→ **PASSAGE**:
The patterns to display and materialize these data sources generally follow a very ordered and logical process where:

  1. Operational Data is shown in small digestible chunks so a human being can easily analyze and modify what is presented to him/her at the moment.
    • Most often than not, it takes the form of a UI in a webpage or a native app.
    • Some other times, the configuration data is shown in printable format. More often than not, these take the form of counters and aggregate live data. A common use case is to keep counters of live metrics,  KPI alerts, and application heartbeats.
    • Operational data is modeled to support full CRUD operations.
    • Regardless of the format, this kind of data is never presented with thousands of rows or configuration entries... and the reason for that is: is not human readable. Just imagine your reaction if every time you do right-click on a file in Windows you get a menu with 2 thousand lines; not very useful.
    • Last but not least, configuration data is ALWAYS live data, it NEVER holds historical significance.
  1. Event Data exists with the sole purpose of fulfilling business intelligenceand analytics.
    • Event Data is always decentralized, meaning there is no magic bullet that can fulfill all applications, since the nature of the events being logged is usually tightly coupled with the actions that occur within applications, and those have some semantic meaning around the business of the application.
    • Event Data usually take the form of a separate database, or a different schema within the same database where events are logged in an asynchronous way so they don't interrupt the main flow of the application in question.
    • Event Data is WRITE-ONLY data. There are NO UPDATES, and NO DELETES, only writes to drop the events when they occur and reads to generate the reports. This usually makes event databases grow very rapidly depending on the number of events being reported.
    • Event data generally follows a star data model with multiple correlated tables holding DUPLICATED data from the operational data, with the additional time stamp on each event dropped.

→ **ENTRIES PROVIDED**:
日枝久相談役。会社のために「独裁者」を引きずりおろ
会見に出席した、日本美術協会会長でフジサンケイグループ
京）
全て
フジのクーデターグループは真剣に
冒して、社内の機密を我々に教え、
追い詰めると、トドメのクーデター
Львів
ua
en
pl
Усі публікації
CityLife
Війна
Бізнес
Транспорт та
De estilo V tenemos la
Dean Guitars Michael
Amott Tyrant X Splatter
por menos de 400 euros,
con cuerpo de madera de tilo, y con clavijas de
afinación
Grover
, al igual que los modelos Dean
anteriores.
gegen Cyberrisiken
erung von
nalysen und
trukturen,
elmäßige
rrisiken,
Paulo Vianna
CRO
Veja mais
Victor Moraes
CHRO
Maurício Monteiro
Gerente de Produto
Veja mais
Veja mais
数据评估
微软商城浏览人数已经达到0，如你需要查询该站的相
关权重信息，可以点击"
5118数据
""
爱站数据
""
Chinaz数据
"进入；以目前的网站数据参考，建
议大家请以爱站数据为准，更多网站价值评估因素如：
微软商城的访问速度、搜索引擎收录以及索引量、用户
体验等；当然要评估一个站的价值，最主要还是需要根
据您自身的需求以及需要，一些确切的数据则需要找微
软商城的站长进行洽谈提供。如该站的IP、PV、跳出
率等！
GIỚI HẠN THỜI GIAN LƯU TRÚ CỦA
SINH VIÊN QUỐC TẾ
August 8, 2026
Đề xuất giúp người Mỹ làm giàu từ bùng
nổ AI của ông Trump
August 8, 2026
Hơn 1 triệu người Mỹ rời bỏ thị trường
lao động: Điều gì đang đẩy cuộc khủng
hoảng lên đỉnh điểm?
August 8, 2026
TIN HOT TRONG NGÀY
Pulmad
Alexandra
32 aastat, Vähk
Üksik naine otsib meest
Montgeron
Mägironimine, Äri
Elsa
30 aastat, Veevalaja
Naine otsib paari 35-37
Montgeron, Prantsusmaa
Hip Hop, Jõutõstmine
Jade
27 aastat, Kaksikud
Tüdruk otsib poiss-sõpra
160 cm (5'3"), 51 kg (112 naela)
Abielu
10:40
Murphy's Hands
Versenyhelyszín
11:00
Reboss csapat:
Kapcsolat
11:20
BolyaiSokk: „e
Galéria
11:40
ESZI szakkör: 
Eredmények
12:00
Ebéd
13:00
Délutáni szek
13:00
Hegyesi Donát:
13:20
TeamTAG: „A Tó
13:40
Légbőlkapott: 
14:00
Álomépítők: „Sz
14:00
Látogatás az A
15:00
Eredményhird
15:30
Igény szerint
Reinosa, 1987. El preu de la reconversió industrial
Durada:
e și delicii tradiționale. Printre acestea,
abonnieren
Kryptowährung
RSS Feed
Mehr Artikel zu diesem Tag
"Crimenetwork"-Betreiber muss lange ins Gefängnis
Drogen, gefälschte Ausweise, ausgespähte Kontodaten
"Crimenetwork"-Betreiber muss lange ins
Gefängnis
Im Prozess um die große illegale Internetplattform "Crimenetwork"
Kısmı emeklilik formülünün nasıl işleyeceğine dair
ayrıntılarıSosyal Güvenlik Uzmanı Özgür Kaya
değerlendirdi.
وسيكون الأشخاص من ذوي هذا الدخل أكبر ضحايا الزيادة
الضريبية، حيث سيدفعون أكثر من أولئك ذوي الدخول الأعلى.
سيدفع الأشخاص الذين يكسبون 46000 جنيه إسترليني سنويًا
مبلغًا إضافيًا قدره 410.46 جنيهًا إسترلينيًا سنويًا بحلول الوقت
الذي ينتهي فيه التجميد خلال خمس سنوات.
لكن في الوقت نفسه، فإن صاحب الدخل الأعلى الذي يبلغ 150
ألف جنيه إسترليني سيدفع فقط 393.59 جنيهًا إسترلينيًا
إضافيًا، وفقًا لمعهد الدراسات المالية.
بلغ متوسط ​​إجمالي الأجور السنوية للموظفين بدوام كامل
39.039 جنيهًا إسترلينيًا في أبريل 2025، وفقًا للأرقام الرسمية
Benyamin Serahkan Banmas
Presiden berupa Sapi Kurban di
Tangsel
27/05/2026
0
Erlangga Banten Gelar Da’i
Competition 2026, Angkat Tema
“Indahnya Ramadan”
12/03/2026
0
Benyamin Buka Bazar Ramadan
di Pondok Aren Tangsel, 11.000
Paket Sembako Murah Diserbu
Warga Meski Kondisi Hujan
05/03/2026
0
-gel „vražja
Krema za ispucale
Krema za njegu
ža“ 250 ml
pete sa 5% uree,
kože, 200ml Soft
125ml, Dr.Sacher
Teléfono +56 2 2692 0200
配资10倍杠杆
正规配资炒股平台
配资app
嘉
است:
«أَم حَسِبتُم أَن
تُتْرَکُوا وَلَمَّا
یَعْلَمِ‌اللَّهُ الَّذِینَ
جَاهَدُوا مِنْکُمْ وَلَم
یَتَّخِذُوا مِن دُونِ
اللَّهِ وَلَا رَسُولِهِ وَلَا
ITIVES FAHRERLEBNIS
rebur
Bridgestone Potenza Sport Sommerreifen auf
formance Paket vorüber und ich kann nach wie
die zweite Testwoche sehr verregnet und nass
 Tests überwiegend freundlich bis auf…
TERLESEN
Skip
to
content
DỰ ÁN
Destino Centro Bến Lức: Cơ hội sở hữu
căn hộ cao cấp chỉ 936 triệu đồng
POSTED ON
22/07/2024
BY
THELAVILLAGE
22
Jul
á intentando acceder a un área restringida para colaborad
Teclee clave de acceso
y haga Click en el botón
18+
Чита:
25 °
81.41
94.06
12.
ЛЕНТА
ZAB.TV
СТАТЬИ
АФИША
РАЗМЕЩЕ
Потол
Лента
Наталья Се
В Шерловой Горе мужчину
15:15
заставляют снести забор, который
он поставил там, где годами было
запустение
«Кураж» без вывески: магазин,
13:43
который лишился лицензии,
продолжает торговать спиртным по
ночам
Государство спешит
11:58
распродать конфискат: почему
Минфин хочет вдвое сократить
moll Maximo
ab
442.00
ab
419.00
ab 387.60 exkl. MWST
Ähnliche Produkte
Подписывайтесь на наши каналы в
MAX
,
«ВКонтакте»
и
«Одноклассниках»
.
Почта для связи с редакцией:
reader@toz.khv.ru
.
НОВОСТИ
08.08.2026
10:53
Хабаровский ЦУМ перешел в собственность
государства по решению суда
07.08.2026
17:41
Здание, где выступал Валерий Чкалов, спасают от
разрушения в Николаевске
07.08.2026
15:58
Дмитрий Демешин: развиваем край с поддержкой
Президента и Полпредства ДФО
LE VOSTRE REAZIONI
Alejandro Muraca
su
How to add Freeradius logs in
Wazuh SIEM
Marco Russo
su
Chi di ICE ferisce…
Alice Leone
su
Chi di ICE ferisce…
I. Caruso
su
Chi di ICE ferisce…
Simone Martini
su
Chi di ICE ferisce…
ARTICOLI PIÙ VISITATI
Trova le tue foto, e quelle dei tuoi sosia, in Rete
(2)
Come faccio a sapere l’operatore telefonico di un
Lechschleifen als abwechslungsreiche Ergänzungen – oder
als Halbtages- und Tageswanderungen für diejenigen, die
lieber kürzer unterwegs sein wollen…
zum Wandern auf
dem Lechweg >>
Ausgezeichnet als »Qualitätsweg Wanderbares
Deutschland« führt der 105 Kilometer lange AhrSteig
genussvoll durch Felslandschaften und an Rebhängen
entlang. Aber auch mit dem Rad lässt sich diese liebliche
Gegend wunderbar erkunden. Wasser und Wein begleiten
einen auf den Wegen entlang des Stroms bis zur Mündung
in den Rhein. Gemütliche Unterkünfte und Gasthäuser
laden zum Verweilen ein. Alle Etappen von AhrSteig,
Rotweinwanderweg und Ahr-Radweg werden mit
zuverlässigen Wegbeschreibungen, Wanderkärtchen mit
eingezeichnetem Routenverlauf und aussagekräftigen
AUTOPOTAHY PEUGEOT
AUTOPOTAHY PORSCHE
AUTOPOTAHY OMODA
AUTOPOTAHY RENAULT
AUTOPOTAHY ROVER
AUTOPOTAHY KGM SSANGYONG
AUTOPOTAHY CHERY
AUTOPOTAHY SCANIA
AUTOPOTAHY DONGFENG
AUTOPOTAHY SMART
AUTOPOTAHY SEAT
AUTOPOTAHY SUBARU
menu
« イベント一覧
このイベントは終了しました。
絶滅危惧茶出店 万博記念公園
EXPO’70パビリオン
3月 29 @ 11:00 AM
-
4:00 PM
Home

→ **TASK INSTRUCTIONS**:
**a)** List every item the text on operational and event data gives as something counters are commonly kept of.
**b)** Pick up the text on operational and event data after its last sentence and continue it.

→ **OUTPUTS FOR THE TASKS**:
**a)**
- Live metrics
- KPI alerts
- Application heartbeats

**b)**
    • Depending on the needs and performance boundaries allowed by the reporting tool, reports can run directly from the Event database, or from a Data Warehouse (DW). The DW is nothing more than a centralized database or collections of databases that are highly optimized to run reports as fast and efficient as possible, so business folks can run analytics and complex searches on the data from different perspectives.
    • Reports running from a Data Warehouse repository usually perform better and faster, since the tables are flattened to match exactly the dimensions of the reports. The data is said to be 'curated' when is transformed and loaded into the DW, since the schema of the data after ETLs are run, can be totally different from the way it was designed on for the operation of the application (the Operational Data)
    • If you run your reports from Event database, your queries will likely have a lot of joins; whereas if you run them from the DW, very few joins will be necessary (because the data is curated to match those reporting needs, and perform faster).
    • Last but not least, event data ALWAYS holds historical significance and ALWAYS report on BUSINESS data.
  1. Audit Dataexists with the sole purpose of reporting on Technology events. That is everything that is NOT BUSINESS data, but relates to the performance, security, functionality, etc, from the application.
    • Audit Data usually follows a very similar path to the Event data in terms of implementation and consumption (like having an Audit database with Star schema, and moving to the DW, blah, blah, blah).
    • The main differentiator between Audit Data and Business Data is that one relates to the business events, while the other relates to technology events.
    • Just like events, audit data ALWAYS holds historical significance and ALWAYS reports TECHNOLOGY-DRIVEN data.

When asked to generate reports and such, ask yourself what type of report it is and don't be afraid to ask questions and challenge the true business need for the 'report'. If someone is looking for operational (live) data, and there are UI/Screens already available that show such data for configuration or anything else, then ask yourself if you want to go on a limb and create a lot of overhead duplicating the effort, or simply adding a "Save as PDF" button or link in the screen will do the trick.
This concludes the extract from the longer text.